Passports in Hand, Palm Coast Discovers Its Festive Internationalism
FlaglerLive | June 3, 2012
Palm Coast may well have discovered how to host a festival with down home charm even as it went global to do it: the International Food and Wine Festival taking place Saturday and again Sunday from noon to 5 p.m. has those rare ingredients of successful festivals: a mix of the intimate and the urbane, at the finally affordable admission cost of $3 per person. The city, along with Beach 92, the radio station, are hosting the first, and hopefully the first of many, annual International Food and Wine Festival at Central Park in Town Center.
If it weren’t for the buzz-fly clutter of political candidates peddling campaign paraphernalia every two and a half steps (and multiplying the number of booths) you could have thought yourself at an Epcot annex. Coincidentally or not, food vendors from a half dozen countries and regions–or, in one case, the entirety of Africa–were arranged around the park’s lake, just as Epcot’s World Showcase is spread around Showcase Lagoon.

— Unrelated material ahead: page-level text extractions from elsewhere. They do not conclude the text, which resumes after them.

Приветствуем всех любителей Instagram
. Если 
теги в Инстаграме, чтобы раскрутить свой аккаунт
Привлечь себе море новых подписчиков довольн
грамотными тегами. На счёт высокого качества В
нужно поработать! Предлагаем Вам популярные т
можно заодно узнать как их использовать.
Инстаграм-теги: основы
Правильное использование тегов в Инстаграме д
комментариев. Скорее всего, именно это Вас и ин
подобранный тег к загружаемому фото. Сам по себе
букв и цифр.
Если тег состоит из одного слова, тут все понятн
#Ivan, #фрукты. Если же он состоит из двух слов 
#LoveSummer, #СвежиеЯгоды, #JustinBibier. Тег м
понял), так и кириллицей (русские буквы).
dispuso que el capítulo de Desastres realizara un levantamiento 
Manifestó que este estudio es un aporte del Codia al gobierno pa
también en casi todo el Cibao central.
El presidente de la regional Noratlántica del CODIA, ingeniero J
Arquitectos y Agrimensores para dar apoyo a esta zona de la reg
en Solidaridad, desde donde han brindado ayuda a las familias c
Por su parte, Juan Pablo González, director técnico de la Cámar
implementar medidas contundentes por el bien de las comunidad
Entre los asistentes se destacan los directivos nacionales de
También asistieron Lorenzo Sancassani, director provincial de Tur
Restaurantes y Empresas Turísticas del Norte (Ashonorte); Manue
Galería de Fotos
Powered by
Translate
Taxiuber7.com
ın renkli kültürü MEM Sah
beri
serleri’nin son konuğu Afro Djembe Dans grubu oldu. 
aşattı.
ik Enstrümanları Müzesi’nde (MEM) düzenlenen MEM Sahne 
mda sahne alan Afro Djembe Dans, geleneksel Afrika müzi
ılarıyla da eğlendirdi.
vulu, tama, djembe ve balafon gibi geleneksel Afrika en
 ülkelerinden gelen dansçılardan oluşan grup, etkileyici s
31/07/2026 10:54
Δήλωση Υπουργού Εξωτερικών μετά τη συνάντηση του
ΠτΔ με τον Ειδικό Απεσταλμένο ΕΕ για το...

There weren’t that many places represented–Hawaii, the Philippines, Poland, the Mediterranean (gyros are claimed by everyone from Greece to Israel), Africa, Portugal, Italy, Mexico, rumors of France and Germany, and if you threw in non-foody booths, places such as Grenada in the Caribbean. Then again for all of Epcot’s claim to be a world showcase, it comes down to just 11 countries, including the United States and Canada, which don’t really count food-wise (the United States because it’s in your fridge when you go home, and Canada because the only cuisine it can call its own besides poutine–the dish that keeps every Canadian cardiologist in business–it owes to immigrants.

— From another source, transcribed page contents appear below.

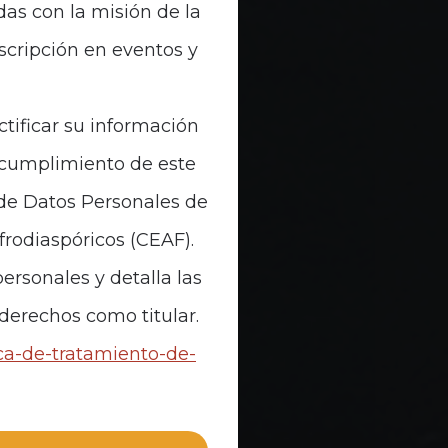
das con la misión de la
nscripción en eventos y
ctificar su información
n cumplimiento de este
 de Datos Personales de
Afrodiaspóricos (CEAF).
ersonales y detalla las
 derechos como titular.
ica-de-tratamiento-de-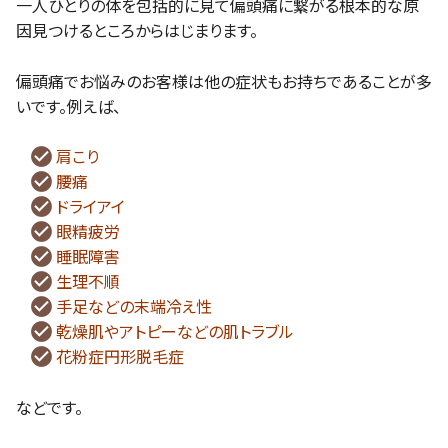
一人ひとりの体を包括的に見て偏頭痛に繋がる根本的な原
因見つけるところからはじまります。
偏頭痛でお悩みのお客様は他の症状もお持ちであることが多
いです。例えば、
肩こり
腰痛
ドライアイ
眼精疲労
睡眠障害
生理不順
手足などの末端冷え性
乾燥肌やアトピーなどの肌トラブル
花粉症円形脱毛症
などです。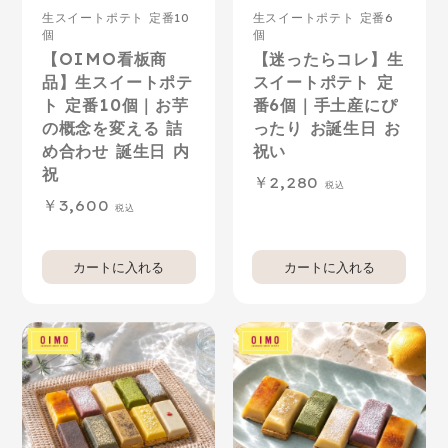
生スイートポテト 定番10
生スイートポテト 定番6
個
個
【OIMO看板商
【迷ったらコレ】生
品】生スイートポテ
スイートポテト 定
ト 定番10個｜お芋
番6個｜手土産にぴ
の概念を変える 詰
ったり お誕生日 お
め合わせ 誕生日 内
祝い
祝
2,280
3,600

Most dishes are reasonably priced, beginning with small tasters at $1 a serving and topping off at $8 for gyros. In Poland you could get a full taster’s smorgasbord (about five or six items) for about $12, not including Zywiec beer. On Saturday, the wine took a while to make it to Central Park, but it finally did around 3 p.m.
Beach 92 had lined up a dozen entertainment groups for both days, including performances tuned to Polynesian, Latino, African, Portuguese and American traditions. Add some bagpipes for Saturday from noon to 1 p.m. The festival continues today through 5 p.m.